[WHAT TO DO]:
Which lines in the data contain the word "along"? Please copy each of them.

[Records excerpted from a collection]

== Segment start ==

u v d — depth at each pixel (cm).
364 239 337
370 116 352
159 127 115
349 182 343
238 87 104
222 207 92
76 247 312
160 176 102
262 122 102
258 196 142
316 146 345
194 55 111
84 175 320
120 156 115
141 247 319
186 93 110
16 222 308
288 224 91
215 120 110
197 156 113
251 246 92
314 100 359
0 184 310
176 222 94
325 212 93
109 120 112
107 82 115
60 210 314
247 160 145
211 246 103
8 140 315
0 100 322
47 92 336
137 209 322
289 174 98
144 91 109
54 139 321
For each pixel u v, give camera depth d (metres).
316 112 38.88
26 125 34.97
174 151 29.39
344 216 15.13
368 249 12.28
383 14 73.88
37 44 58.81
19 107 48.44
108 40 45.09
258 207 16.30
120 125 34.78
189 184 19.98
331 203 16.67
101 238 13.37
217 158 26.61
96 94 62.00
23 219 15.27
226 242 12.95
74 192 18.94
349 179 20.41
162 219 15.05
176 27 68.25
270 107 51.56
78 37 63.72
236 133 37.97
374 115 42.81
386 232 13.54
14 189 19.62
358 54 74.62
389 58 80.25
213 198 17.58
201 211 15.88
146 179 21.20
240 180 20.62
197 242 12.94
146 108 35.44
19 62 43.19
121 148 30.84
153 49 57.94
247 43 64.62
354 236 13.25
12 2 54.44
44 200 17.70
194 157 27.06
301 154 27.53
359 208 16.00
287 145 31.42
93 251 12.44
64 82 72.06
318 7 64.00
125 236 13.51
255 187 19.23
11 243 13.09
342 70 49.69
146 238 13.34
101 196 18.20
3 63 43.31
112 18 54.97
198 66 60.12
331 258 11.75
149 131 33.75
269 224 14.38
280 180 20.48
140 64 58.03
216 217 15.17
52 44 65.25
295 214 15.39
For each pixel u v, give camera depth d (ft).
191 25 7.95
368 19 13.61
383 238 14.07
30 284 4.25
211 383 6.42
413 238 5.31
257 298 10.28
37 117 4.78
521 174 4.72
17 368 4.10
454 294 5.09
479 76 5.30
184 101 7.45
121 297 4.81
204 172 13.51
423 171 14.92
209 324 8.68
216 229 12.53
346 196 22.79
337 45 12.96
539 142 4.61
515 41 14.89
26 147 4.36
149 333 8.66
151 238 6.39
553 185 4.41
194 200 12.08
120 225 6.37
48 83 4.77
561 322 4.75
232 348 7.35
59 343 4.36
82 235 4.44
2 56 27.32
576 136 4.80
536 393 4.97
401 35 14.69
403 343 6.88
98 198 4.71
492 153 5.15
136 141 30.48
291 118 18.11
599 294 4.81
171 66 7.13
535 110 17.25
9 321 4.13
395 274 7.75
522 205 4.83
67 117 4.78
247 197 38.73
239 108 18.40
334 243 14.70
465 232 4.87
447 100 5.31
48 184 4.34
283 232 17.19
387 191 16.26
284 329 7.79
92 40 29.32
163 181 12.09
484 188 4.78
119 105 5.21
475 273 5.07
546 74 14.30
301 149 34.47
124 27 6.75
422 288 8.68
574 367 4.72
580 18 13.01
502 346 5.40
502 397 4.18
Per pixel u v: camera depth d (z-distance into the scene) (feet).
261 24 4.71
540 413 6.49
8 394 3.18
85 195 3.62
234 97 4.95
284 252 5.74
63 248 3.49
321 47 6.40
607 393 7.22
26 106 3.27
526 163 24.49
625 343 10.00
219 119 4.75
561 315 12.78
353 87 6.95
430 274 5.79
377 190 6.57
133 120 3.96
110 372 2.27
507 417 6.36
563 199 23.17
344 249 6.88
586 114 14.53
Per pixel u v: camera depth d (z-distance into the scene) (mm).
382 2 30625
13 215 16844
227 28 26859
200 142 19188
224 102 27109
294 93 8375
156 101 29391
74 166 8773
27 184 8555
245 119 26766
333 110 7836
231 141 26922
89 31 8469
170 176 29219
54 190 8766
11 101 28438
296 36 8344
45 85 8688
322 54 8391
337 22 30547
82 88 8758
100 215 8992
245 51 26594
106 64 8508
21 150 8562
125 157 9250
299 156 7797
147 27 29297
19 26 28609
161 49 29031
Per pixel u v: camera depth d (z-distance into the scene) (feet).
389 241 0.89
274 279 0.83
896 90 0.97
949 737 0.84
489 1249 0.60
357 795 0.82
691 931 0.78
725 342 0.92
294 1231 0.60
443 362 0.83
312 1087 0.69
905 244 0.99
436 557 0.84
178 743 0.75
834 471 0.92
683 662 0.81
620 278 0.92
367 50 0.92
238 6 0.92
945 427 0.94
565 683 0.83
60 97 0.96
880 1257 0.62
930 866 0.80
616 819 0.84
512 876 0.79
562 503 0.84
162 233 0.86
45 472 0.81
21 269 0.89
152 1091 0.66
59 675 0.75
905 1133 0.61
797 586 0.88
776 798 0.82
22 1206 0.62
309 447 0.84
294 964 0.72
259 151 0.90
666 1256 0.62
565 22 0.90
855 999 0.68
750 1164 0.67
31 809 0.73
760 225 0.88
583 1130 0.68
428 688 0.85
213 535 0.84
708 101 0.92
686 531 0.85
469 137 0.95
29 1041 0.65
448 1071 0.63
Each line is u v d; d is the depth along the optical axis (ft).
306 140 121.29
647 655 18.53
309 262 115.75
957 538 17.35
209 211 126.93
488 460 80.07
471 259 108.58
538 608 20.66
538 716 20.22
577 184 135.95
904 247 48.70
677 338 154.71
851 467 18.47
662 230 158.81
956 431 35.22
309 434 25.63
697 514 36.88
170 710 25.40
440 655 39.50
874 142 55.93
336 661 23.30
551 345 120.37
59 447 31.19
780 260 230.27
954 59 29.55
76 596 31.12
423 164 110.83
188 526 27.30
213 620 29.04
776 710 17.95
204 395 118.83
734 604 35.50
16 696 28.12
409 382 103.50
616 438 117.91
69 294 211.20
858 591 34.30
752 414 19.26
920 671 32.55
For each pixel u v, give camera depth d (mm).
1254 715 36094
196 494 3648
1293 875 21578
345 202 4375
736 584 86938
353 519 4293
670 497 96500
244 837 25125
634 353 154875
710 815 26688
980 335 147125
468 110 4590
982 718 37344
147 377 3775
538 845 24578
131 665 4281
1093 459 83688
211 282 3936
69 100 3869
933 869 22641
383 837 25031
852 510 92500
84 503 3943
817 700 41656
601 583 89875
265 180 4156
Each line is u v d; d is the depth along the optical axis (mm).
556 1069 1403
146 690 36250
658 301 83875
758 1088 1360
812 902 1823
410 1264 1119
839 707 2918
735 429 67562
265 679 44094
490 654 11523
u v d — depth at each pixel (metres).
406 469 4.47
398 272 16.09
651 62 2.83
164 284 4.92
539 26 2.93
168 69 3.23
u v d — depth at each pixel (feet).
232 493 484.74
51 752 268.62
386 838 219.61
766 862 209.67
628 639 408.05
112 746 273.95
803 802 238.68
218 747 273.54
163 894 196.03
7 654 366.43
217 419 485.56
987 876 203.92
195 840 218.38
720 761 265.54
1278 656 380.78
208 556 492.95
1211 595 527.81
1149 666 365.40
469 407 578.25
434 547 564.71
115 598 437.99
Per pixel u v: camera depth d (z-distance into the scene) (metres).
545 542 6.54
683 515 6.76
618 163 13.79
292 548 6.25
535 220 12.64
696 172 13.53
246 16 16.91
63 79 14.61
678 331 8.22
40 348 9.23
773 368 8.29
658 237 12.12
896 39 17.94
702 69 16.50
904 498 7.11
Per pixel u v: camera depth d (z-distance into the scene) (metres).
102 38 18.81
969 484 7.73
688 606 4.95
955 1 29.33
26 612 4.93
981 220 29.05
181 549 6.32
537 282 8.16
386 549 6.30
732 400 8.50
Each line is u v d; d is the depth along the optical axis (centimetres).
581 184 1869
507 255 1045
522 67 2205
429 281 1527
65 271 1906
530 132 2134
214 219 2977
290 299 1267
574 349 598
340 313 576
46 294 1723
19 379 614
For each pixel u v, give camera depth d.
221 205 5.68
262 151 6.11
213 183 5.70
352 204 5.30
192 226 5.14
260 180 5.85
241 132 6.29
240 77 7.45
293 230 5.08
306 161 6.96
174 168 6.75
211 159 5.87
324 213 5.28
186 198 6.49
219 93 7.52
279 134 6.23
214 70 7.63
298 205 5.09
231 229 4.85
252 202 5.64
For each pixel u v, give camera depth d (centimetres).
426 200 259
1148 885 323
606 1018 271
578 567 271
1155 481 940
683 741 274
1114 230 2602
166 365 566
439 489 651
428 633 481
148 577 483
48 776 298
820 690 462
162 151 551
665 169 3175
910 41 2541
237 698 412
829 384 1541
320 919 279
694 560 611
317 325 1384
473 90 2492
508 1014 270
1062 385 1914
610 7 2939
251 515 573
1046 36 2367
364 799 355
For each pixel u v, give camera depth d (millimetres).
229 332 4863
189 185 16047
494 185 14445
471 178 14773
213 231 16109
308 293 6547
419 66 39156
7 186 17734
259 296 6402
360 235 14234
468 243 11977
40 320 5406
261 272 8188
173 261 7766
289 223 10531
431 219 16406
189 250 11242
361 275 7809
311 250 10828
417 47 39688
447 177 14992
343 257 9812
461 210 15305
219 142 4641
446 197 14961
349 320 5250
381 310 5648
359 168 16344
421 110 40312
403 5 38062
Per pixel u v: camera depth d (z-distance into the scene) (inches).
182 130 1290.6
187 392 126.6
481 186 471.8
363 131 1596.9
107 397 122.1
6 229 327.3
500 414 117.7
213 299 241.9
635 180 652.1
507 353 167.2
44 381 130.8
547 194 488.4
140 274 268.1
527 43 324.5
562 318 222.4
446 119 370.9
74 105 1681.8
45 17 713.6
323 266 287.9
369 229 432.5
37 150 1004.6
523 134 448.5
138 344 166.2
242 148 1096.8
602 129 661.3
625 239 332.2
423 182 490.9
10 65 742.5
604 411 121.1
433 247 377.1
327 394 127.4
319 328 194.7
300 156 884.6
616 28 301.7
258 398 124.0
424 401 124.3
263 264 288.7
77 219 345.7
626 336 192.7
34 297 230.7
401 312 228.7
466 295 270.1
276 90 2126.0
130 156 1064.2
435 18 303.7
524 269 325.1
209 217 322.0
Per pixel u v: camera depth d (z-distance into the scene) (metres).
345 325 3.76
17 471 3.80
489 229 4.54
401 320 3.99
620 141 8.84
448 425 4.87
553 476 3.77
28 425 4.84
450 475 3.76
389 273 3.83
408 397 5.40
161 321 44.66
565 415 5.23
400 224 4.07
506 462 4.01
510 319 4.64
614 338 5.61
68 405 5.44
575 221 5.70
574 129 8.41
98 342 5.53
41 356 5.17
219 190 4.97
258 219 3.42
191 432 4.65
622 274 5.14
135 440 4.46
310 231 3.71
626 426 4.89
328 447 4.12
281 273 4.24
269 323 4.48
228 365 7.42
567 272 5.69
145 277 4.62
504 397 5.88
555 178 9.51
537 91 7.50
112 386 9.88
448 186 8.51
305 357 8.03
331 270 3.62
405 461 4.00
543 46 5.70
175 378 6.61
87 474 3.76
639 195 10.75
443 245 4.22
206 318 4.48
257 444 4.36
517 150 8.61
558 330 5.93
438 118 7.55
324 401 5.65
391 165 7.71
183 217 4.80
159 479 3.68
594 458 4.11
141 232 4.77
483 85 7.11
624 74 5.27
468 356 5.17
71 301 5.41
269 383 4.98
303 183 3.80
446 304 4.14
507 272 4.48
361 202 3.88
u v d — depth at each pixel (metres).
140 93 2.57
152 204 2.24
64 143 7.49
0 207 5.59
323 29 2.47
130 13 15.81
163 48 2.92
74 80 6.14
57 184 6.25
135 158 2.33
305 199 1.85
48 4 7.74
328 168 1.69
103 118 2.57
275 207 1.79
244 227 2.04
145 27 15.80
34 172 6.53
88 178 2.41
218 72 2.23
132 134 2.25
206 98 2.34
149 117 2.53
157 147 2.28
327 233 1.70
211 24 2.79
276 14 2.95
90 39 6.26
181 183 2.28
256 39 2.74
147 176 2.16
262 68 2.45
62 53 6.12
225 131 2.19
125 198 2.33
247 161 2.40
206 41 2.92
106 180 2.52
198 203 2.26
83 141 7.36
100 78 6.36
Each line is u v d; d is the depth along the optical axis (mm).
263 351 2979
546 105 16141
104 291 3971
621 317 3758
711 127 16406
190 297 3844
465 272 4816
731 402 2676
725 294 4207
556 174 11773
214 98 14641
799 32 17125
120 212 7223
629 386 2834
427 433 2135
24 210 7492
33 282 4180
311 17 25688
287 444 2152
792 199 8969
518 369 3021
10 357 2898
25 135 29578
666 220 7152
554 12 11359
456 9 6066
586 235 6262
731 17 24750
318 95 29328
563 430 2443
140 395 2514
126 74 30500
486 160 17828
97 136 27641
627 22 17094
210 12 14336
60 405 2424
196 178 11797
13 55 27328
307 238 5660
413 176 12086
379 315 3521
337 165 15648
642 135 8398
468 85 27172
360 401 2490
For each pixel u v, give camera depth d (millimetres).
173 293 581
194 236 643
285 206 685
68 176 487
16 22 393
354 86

== Segment end ==

[FINAL ANSWER]:
Each line is u v d; d is the depth along the optical axis (ft).
Each line is u v d; d is the depth along the optical axis (mm).
Each line is u v d; d is the depth along the optical axis (centimetres).
Each line is u v d; d is the depth along the optical axis (mm).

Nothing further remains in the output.